Spartan Health Sciences University
The Spartan Health Sciences University was established in January, 1980 and accredited and chartered and licensed in March, 1982 by The Accreditation Authority of the Government of St. Lucia. The University is licensed to plan, develop & establish component School of Medicine, Dentistry, Veterinary Sciences, Nursing Sciences & education, Medical Technology, Public Health, Biomedical & Sanitary Engineering plus all appropriate preparatory programmes.
The University’s mission is to serve the public in general, improving the health standards and particularly, the primary health care delivery systems of St.
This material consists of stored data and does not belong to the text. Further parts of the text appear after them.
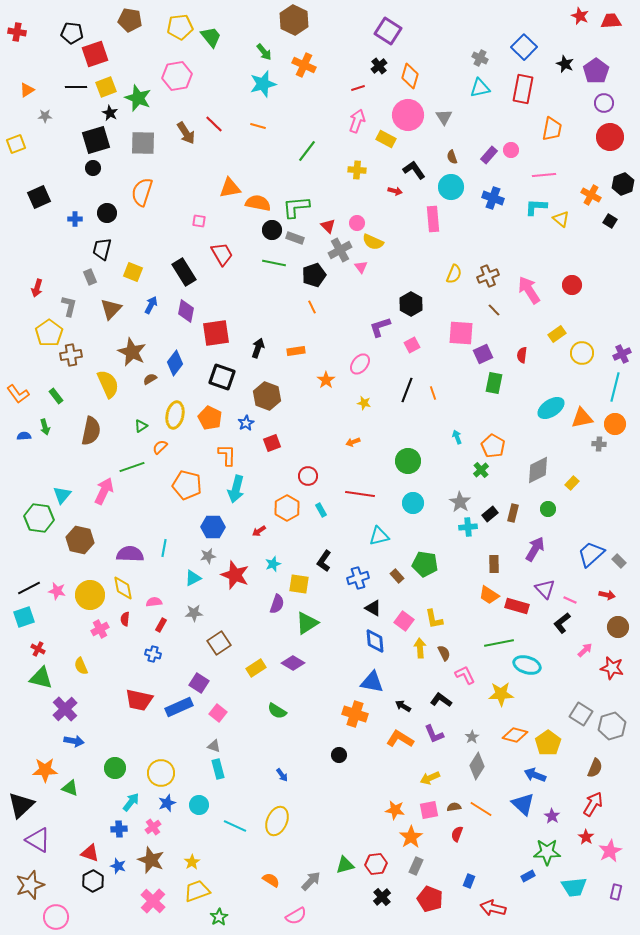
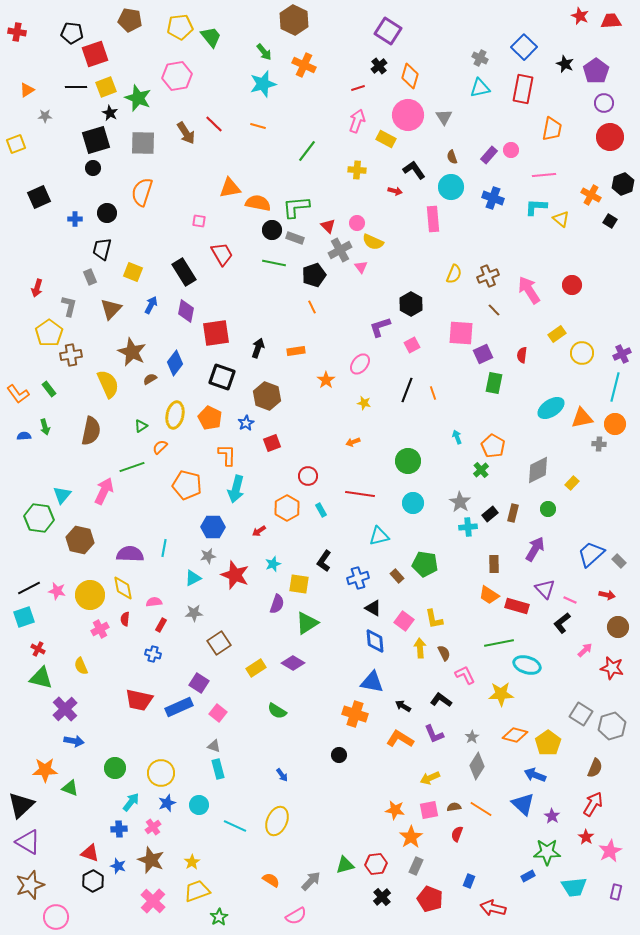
green rectangle at (56, 396): moved 7 px left, 7 px up
purple triangle at (38, 840): moved 10 px left, 2 px down
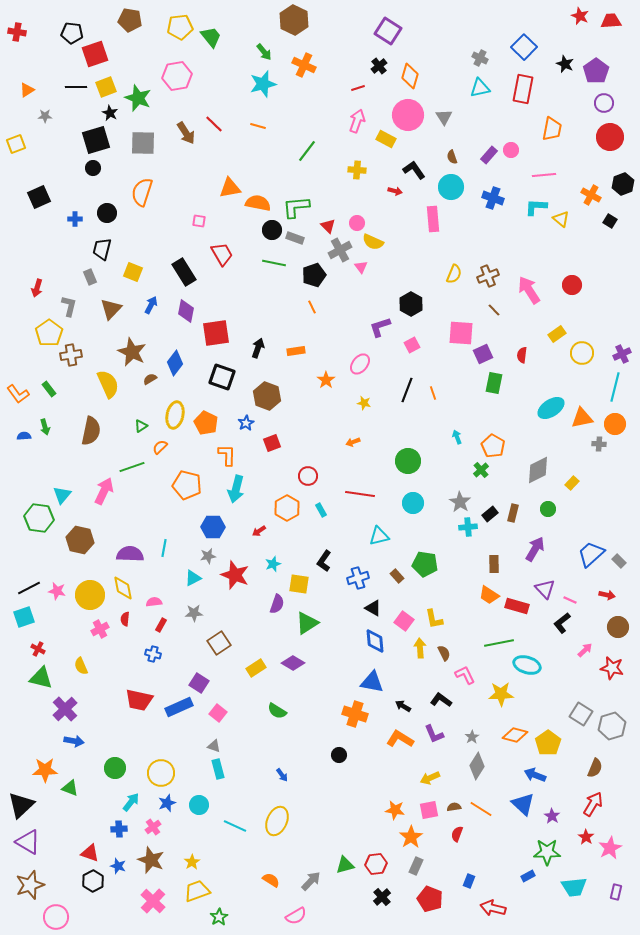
orange pentagon at (210, 418): moved 4 px left, 5 px down
pink star at (610, 851): moved 3 px up
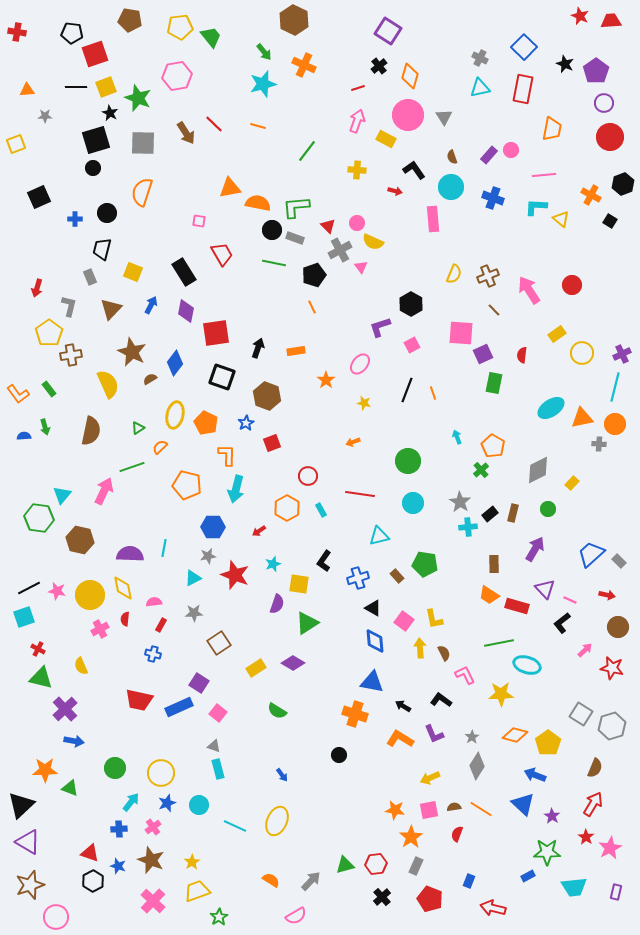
orange triangle at (27, 90): rotated 28 degrees clockwise
green triangle at (141, 426): moved 3 px left, 2 px down
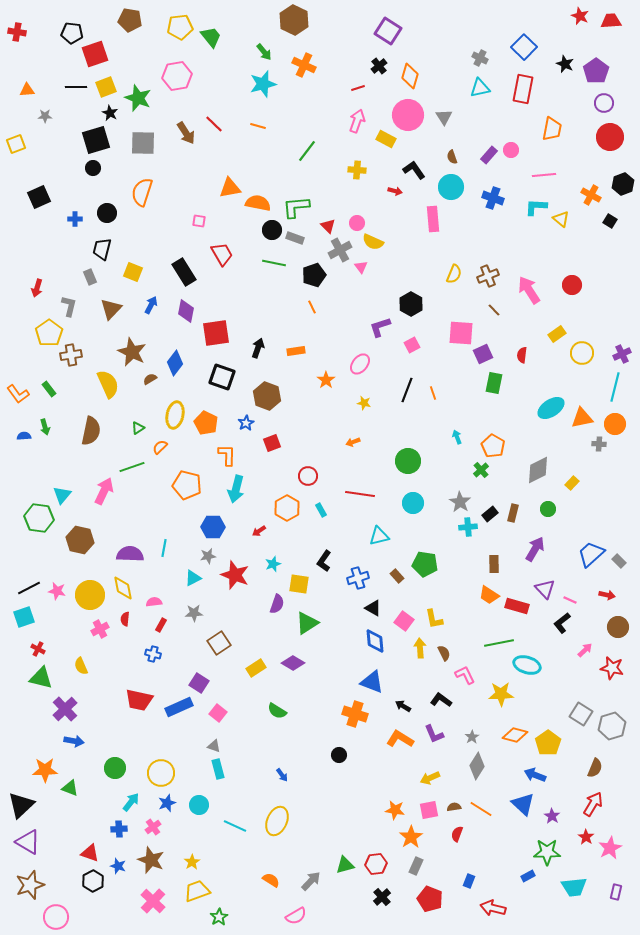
blue triangle at (372, 682): rotated 10 degrees clockwise
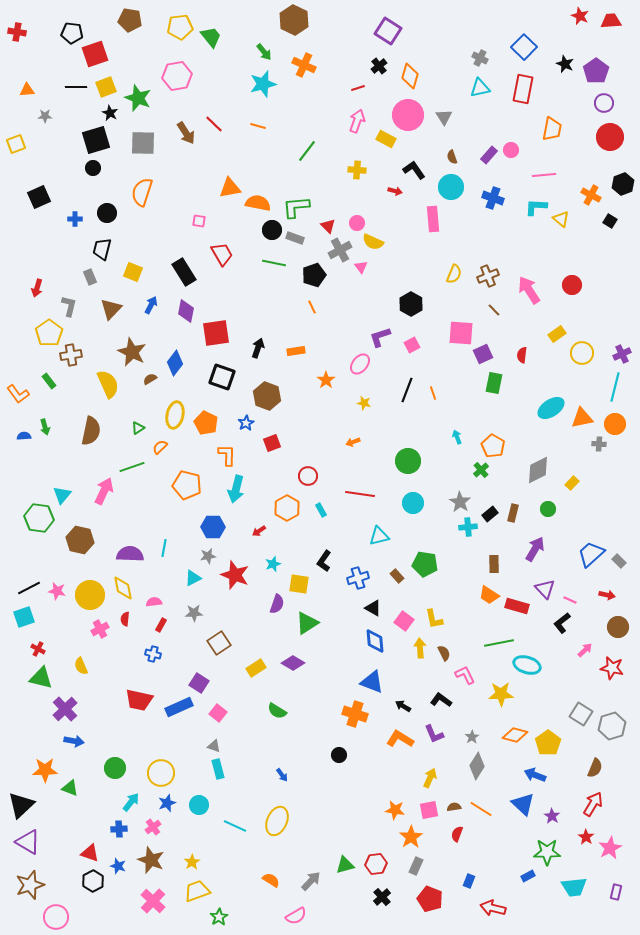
purple L-shape at (380, 327): moved 10 px down
green rectangle at (49, 389): moved 8 px up
yellow arrow at (430, 778): rotated 138 degrees clockwise
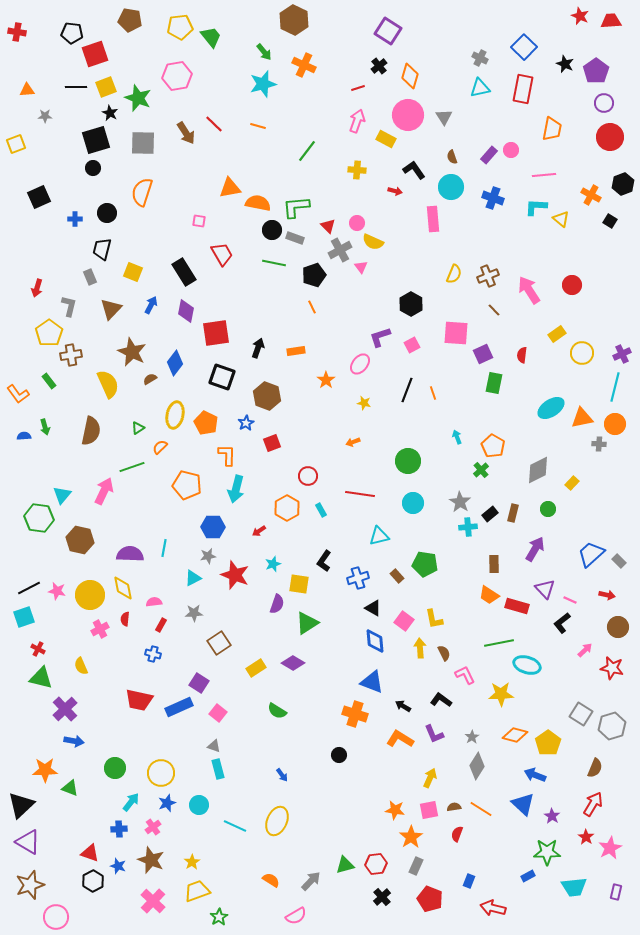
pink square at (461, 333): moved 5 px left
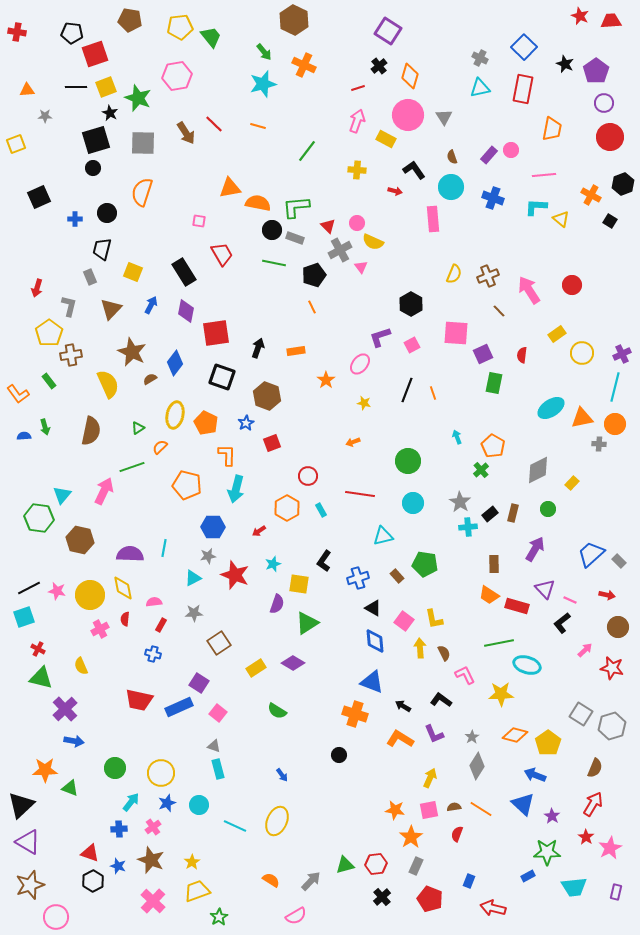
brown line at (494, 310): moved 5 px right, 1 px down
cyan triangle at (379, 536): moved 4 px right
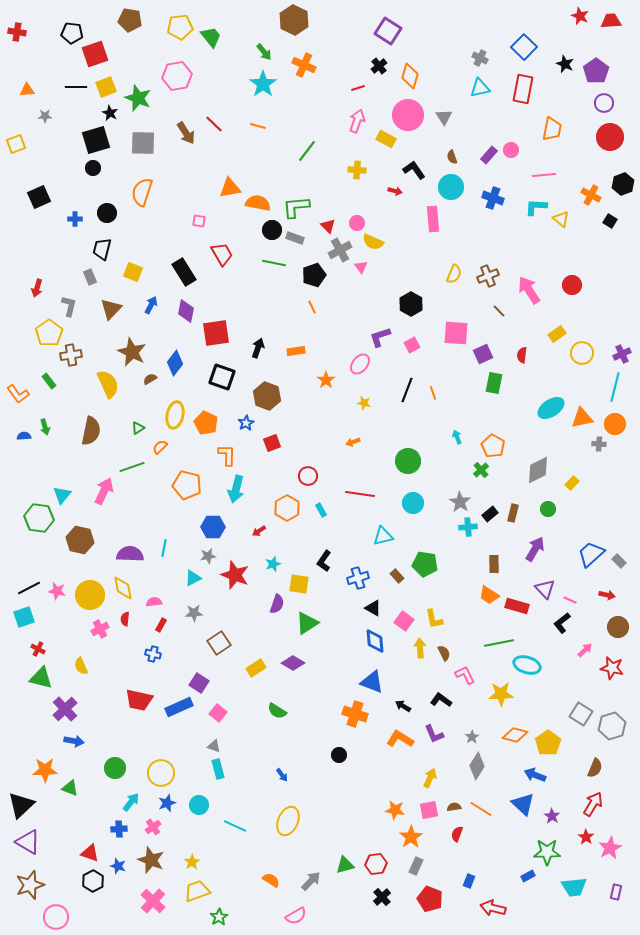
cyan star at (263, 84): rotated 20 degrees counterclockwise
yellow ellipse at (277, 821): moved 11 px right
Lucia, West Indies.
The goals of the University are to –
- Award a Doctor of Medicine (M.D.) degree which fulfils or exceeds elements of Accreditation.
- Graduates complete post-graduation training and qualify for licensure.
- Provide high quality medical care through knowledge of biomedical sciences and the ability to acquire, manage, integrate and apply this knowledge to the care of patients.
- Acquire a level of knowledge, both theoretically and clinically, and develop analytical processes to make safe clinical decisions.
- Attain an educational background and disposition necessary for continued learning as a way to remain abreast of current medical advances.
- The ability to communicate and collaborate effectively with patients and colleagues.
Links to the health workforce crisis
For many years Spartan Health Sciences University has collaborated closely with the Ministry of Health in promoting the concept of primary health care to the community. In this regard, the University together with the out-district health teams of the Ministry continues to promote out-district health clinics for the purpose of screening and educating the public on matters pertaining to health in general and non-communicable diseases as it relates in particular to diabetes and hypertension which is quite prevalent in St. Lucia. During these Health clinics, students, faculty and other health professional interacts positively in providing health education and health care to the community, In addition, both faculty and students have the opportunity to gain both knowledge and skills in their clinical assessment of patients. These out-district health clinics will now serve the University well in gathering crucial data information for its research projects in the areas of diabetes and hypertension. Information emanating from such research should augur well towards better health education.
From the above, one sees an organized activity, which really promotes faculty and student collaborating with the community – which really reflects the University’s mission regarding service to the community. In addition; relevant research projects and similar activities no doubt encourages faculty self development.